Casas consistoriales, casas de empeños, casas del pueblo, casa de socorros, los hogares de expósitos, las casas de fieras, las casas de cultura y del pensionista, la Casa Labra, la Casa de Ceuta en Pyongyang, las casas de baños, la Casa de Papel, Valencia, cap i casal del Levante español, las casas de putas, la Casa de Alba, la Residencia de Estudiantes, la casa de Papá Noel en el centro comercial, las casas sacerdotales y de espiritualidad, la Casa Tarradellas y hasta esas microsoluciones habitacionales de la injustamente olvidada ministra Trujillo, hoy sustituidas por el buen rollo y la soberanía centimétrica de los co-livings urbanos.
# # # # #
Tareas por realizar —
- a) Reproduzca el fragmento desde "Casas consistoriales, casas" hasta "los co-livings urbanos." y sustituya en él "Papá Noel" por "los Reyes Magos".
- b) Retome el fragmento sobre las casas en el punto donde termina y continúelo.
Las filas proceden de una fuente distinta.

(Elementos listados en un conjunto de datos)
# # # # #
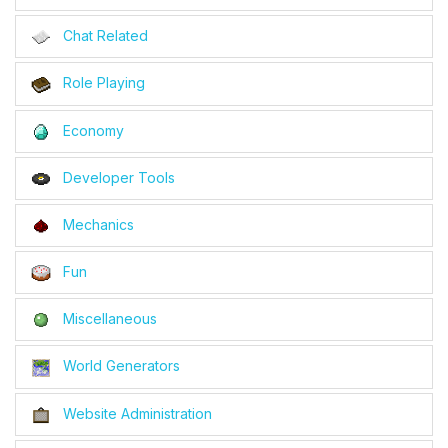
Chat Related
Role Playing
Economy
Developer Tools
Mechanics
Fun
Miscellaneous
World Generators
Website Administration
# # # # #
Respuestas del ejercicio —
- a)
Casas consistoriales, casas de empeños, casas del pueblo, casa de socorros, los hogares de expósitos, las casas de fieras, las casas de cultura y del pensionista, la Casa Labra, la Casa de Ceuta en Pyongyang, las casas de baños, la Casa de Papel, Valencia, cap i casal del Levante español, las casas de putas, la Casa de Alba, la Residencia de Estudiantes, la casa de los Reyes Magos en el centro comercial, las casas sacerdotales y de espiritualidad, la Casa Tarradellas y hasta esas microsoluciones habitacionales de la injustamente olvidada ministra Trujillo, hoy sustituidas por el buen rollo y la soberanía centimétrica de los co-livings urbanos.

- b)
En este palimpsesto ibérico de viviendas, una solución estándar se abre camino franco entre nosotros. Hablo de esas casas de mozos y aprendices de banca, de tenderos de supermercados del desarrollismo – hoy ya de abogados de la OCU, de cobradores de la ORA o de expertos en reaseguros- que son como embajadas, con unos salones clausurados y umbríos de dimensiones inabarcables en permanente y perfecto estado de revista, en los que se exhiben tapices con huertas y faunos, marcos de plata y la atávica sorpresa del mueble-bar con bombilla de filamento, y en los que pareciera que mañana pudiera firmarse la Paz de Basilea, la carta fundacional del COMECON o el fichaje de Xabi Alonso por Florentino, mientras la familia sigue haciendo su vida de pensionada en un cuarto de estar mínimo con tapetes, olor a berza, una Wii y la estufa catalítica que tose junto a la mecedora y el quinqué, herencia yacente de una abuela que no ha terminado de dejarnos.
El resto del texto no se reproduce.